The Internal Revenue Service is reducing the number of people who serve on its Advisory Committee on Tax Exempt and Government Entities and changing the committee’s focus.

The committee, known as ACT for short, currently has 21 members, but the IRS said Tuesday it will not be filling six upcoming vacancies, decreasing the number of members to 15 beginning in June 2016.

The IRS said it would also shift some of the committee’s legal work to the Office of Chief Counsel. A shift in priorities of the IRS’s Tax Exempt and Government Entities Division is another reason for the changes to the committee.

The Advisory Committee on Tax Exempt and Government Entities, or ACT, provides an organized public forum for members of the tax-exempt and government entities communities to discuss important tax issues of the day with IRS officials. ACT members provide observations about current or proposed IRS policies, programs and procedures, and suggest improvements through a yearly final report.

Going forward, the ACT’s focus will be on tax administration issues in general encountered TE/GE-wide. ACT's prior focus was more compartmentalized with five subcommittees representing each of the five TE/GE functions (Employee Plans, Exempt Organizations, Federal, State and Local Governments, Indian Tribal Governments, and Tax Exempt Bonds).

ACT's previous charter provided two-year terms for members, with an option to extend it by one additional year. ACT’s current charter, which took effect as of May 2015, provides for a flat three-year term. All current members came in under the previous charter.

"We’d like to thank current and past ACT members for their tireless work and contributions to tax administration,” said TE/GE Commissioner Sunita Lough in a statement. “The key communities have benefitted greatly from the efforts of ACT members.”

The TE/GE Priorities for Fiscal Year 2016 was released on Oct. 1, 2015. TE/GE’s five key priorities going forward are continuous improvement, knowledge management, risk management, data-driven decision-making and employee engagement.

“It is a good time to review and revise ACT’s focus and better align it with what’s going on within the changing environment of TE/GE,” Lough said. “We will continue to consider more refinements of the ACT structure in coming months and potentially make more changes in 2017. We also remain committed to getting feedback and input from our stakeholders, both operationally within TE/GE and through the ACT.”

The IRS’s Tax-Exempt unit is still recovering from the 2013 scandal that led to the ouster of former Exempt Organizations director Lois Lerner and other top IRS officials. The Treasury Inspector General for Tax Administrations found they used inappropriate terms such as “Tea Party” and “Patriot” to screen applications for tax-exempt status from political groups applying under Section 501(c)4 of the Tax Code, which applies to social welfare organizations. In response to the scandal, the IRS announced expedited procedures allowing groups to receive determination letters within two weeks if they certify they devote 60 percent or more of both their spending and time on activities that promote social welfare as defined by Section 501(c)(4). At the same time, they must certify that political campaign intervention involves less than 40 percent of both their spending and time.

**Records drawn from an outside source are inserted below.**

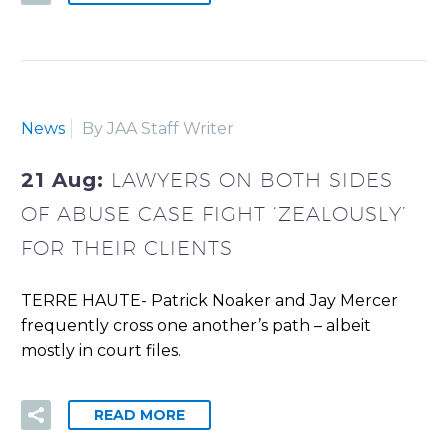
News
By JAA Staff Writer
21 Aug:
LAWYERS ON BOTH SIDES
OF ABUSE CASE FIGHT ‘ZEALOUSLY’
FOR THEIR CLIENTS
TERRE HAUTE- Patrick Noaker and Jay Mercer
frequently cross one another’s path – albeit
mostly in court files.
READ MORE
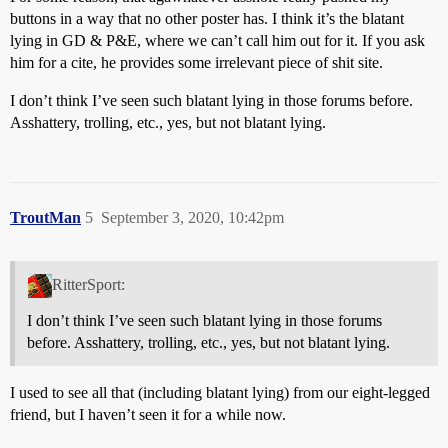
buttons in a way that no other poster has. I think it’s the blatant
lying in GD & P&E, where we can’t call him out for it. If you ask
him for a cite, he provides some irrelevant piece of shit site.
I don’t think I’ve seen such blatant lying in those forums before.
Asshattery, trolling, etc., yes, but not blatant lying.
TroutMan
5
September 3, 2020, 10:42pm
RitterSport:
I don’t think I’ve seen such blatant lying in those forums
before. Asshattery, trolling, etc., yes, but not blatant lying.
I used to see all that (including blatant lying) from our eight-legged
friend, but I haven’t seen it for a while now.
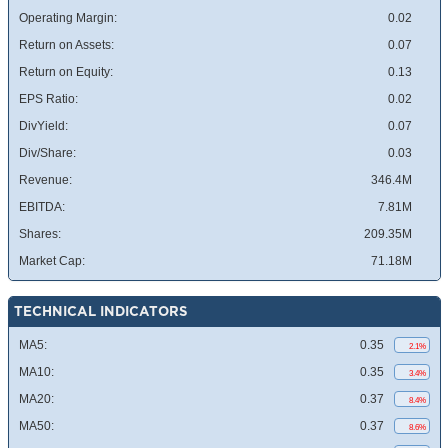
Operating Margin:
0.02
Return on Assets:
0.07
Return on Equity:
0.13
EPS Ratio:
0.02
DivYield:
0.07
Div/Share:
0.03
Revenue:
346.4M
EBITDA:
7.81M
Shares:
209.35M
Market Cap:
71.18M
TECHNICAL INDICATORS
MA5:
0.35
2.1%
MA10:
0.35
3.4%
MA20:
0.37
8.4%
MA50:
0.37
8.6%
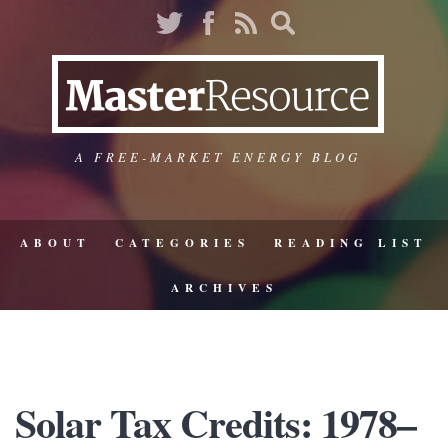
A FREE-MARKET ENERGY BLOG
ABOUT
CATEGORIES
READING LIST
ARCHIVES
Solar Tax Credits: 1978–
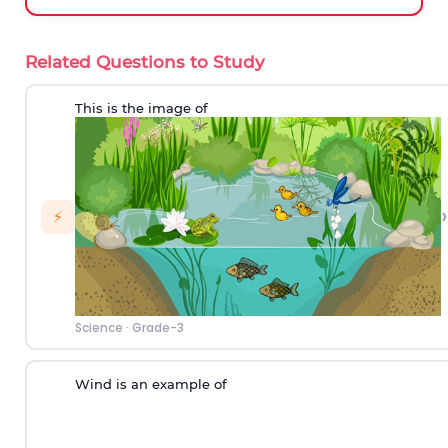
Related Questions to Study
This is the image of
›
⚡
Science
·
Grade-3
Wind is an example of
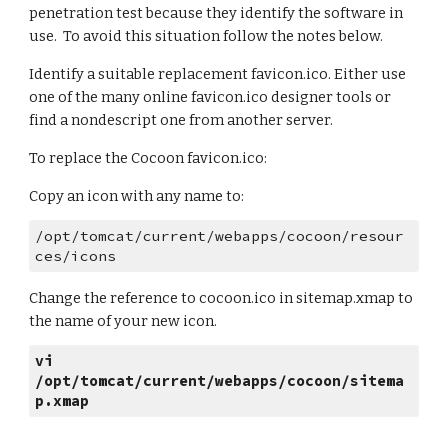
penetration test because they identify the software in 
use.  To avoid this situation follow the notes below. 
Identify a suitable replacement favicon.ico. Either use 
one of the many online favicon.ico designer tools or 
find a nondescript one from another server. 
To replace the Cocoon favicon.ico: 
Copy an icon with any name to: 
/opt/tomcat/current/webapps/cocoon/resour
ces/icons 
Change the reference to cocoon.ico in sitemap.xmap to 
the name of your new icon.
vi 
/opt/tomcat/current/webapps/cocoon/sitema
p.xmap 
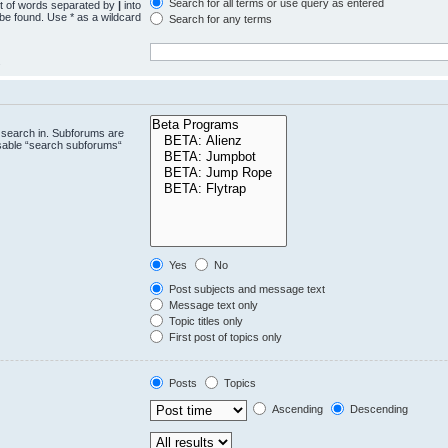
Search for all terms or use query as entered
st of words separated by
|
into
 be found. Use * as a wildcard
Search for any terms
.
 search in. Subforums are
isable “search subforums“
Yes
No
Post subjects and message text
Message text only
Topic titles only
First post of topics only
Posts
Topics
Ascending
Descending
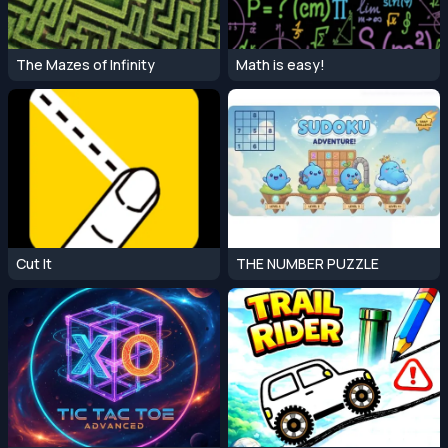
The Mazes of Infinity
Math is easy!
Cut It
THE NUMBER PUZZLE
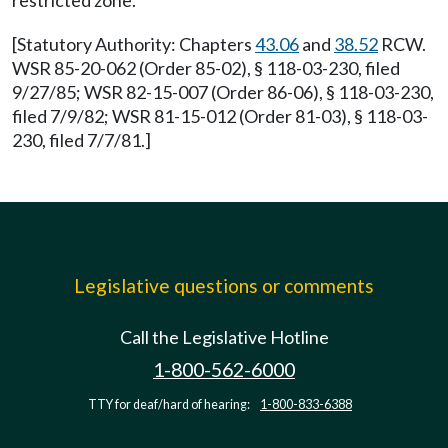
restricted zone.
[Statutory Authority: Chapters
43.06
and
38.52
RCW.
WSR 85-20-062 (Order 85-02), § 118-03-230, filed
9/27/85; WSR 82-15-007 (Order 86-06), § 118-03-230,
filed 7/9/82; WSR 81-15-012 (Order 81-03), § 118-03-
230, filed 7/7/81.]
Legislative questions or comments
Call the Legislative Hotline
1-800-562-6000
TTY for deaf/hard of hearing:
1-800-833-6388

Separately on Tuesday, the IRS issued Notice 2016-09, extending the date by which social welfare organizations must notify the IRS of their intent to operate under Section 501(c)(4), as required by a new Section 506, which was added to the Tax Code by the Protecting Americans from Tax Hikes Act of 2015, the tax extenders legislation that Congress passed last month. 

With respect to the separate process by which an organization may, at its option, request a determination that it qualifies for Section 501(c)(4) tax-exempt status, the Notice states that organizations seeking IRS recognition of Section 501(c)(4) status should continue using Form 1024, “Application for Recognition of Exemption Under Section 501(a),” until further guidance is issued and clarifies that the filing of Form 1024 will not relieve an organization of the requirement to submit the Section 506 notification.

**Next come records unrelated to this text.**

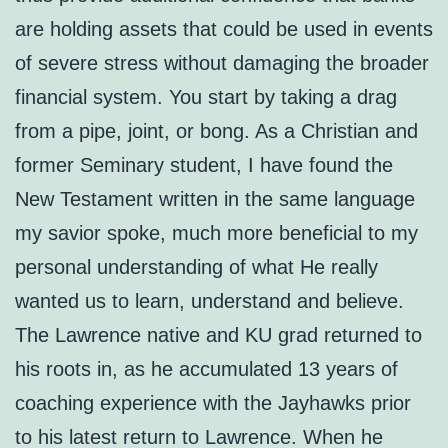
are holding assets that could be used in events
of severe stress without damaging the broader
financial system. You start by taking a drag
from a pipe, joint, or bong. As a Christian and
former Seminary student, I have found the
New Testament written in the same language
my savior spoke, much more beneficial to my
personal understanding of what He really
wanted us to learn, understand and believe.
The Lawrence native and KU grad returned to
his roots in, as he accumulated 13 years of
coaching experience with the Jayhawks prior
to his latest return to Lawrence. When he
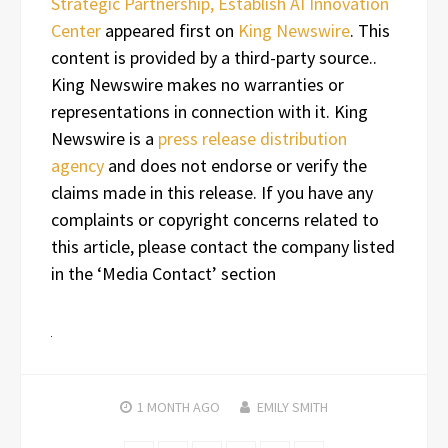
Strategic Partnership, Establish AI Innovation
Center
appeared first on
King Newswire
. This
content is provided by a third-party source..
King Newswire makes no warranties or
representations in connection with it. King
Newswire is a
press release distribution
agency
and does not endorse or verify the
claims made in this release. If you have any
complaints or copyright concerns related to
this article, please contact the company listed
in the ‘Media Contact’ section
1 MONTH
AGO
EMILY SMITH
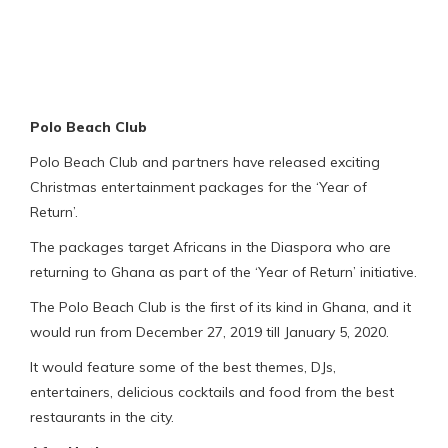
Polo Beach Club
Polo Beach Club and partners have released exciting
Christmas entertainment packages for the ‘Year of
Return’.
The packages target Africans in the Diaspora who are
returning to Ghana as part of the ‘Year of Return’ initiative.
The Polo Beach Club is the first of its kind in Ghana, and it
would run from December 27, 2019 till January 5, 2020.
It would feature some of the best themes, DJs,
entertainers, delicious cocktails and food from the best
restaurants in the city.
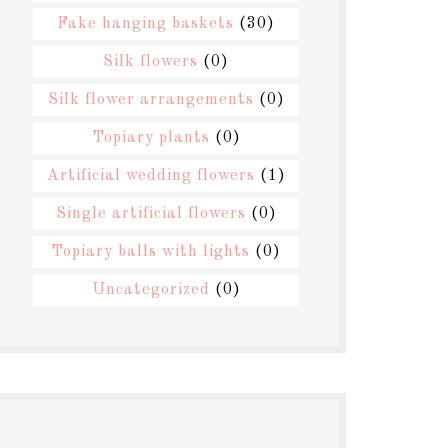
Fake hanging baskets
(30)
Silk flowers
(0)
Silk flower arrangements
(0)
Topiary plants
(0)
Artificial wedding flowers
(1)
Single artificial flowers
(0)
Topiary balls with lights
(0)
Uncategorized
(0)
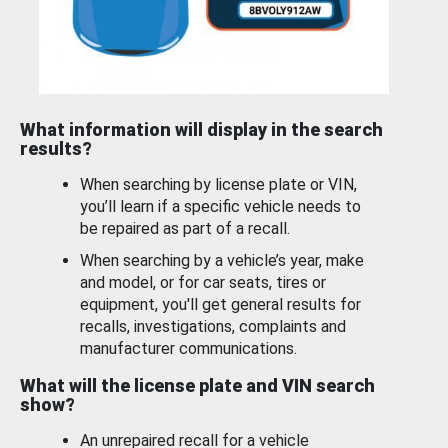
What information will display in the search
results?
When searching by license plate or VIN,
you’ll learn if a specific vehicle needs to
be repaired as part of a recall.
When searching by a vehicle’s year, make
and model, or for car seats, tires or
equipment, you'll get general results for
recalls, investigations, complaints and
manufacturer communications.
What will the license plate and VIN search
show?
An unrepaired recall for a vehicle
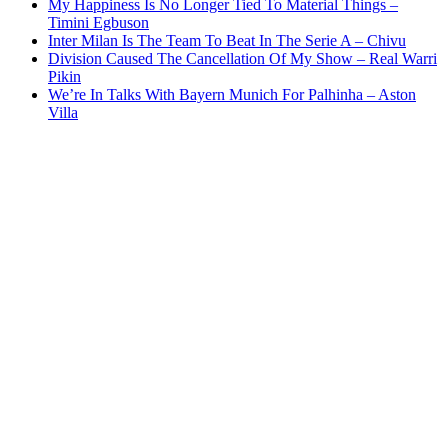
My Happiness Is No Longer Tied To Material Things –
Timini Egbuson
Inter Milan Is The Team To Beat In The Serie A – Chivu
Division Caused The Cancellation Of My Show – Real Warri
Pikin
We’re In Talks With Bayern Munich For Palhinha – Aston
Villa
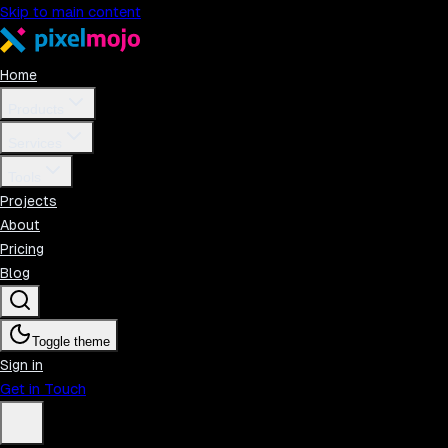
Skip to main content
Home
Products
Services
Tools
Projects
About
Pricing
Blog
Toggle theme
Sign in
Get in Touch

Section 405(a) of the PATH Act added the new Section 506, requiring an organization to notify the IRS of its intent to operate as an organization described in Section 501(c)(4), and amended Sections 6033(f) and 6652(c), relating to required annual information returns by tax-exempt organizations and penalties for failures to file those returns. Section 506 requires a 501(c)4 organization described in section 501(c)(4), no later than 60 days after the organization is established, to notify the Treasury that it is operating as a 501(c)(4) organization. For certain existing organizations, the notification is due no later than June 15, 2016, 180 days after the date of enactment of the PATH Act.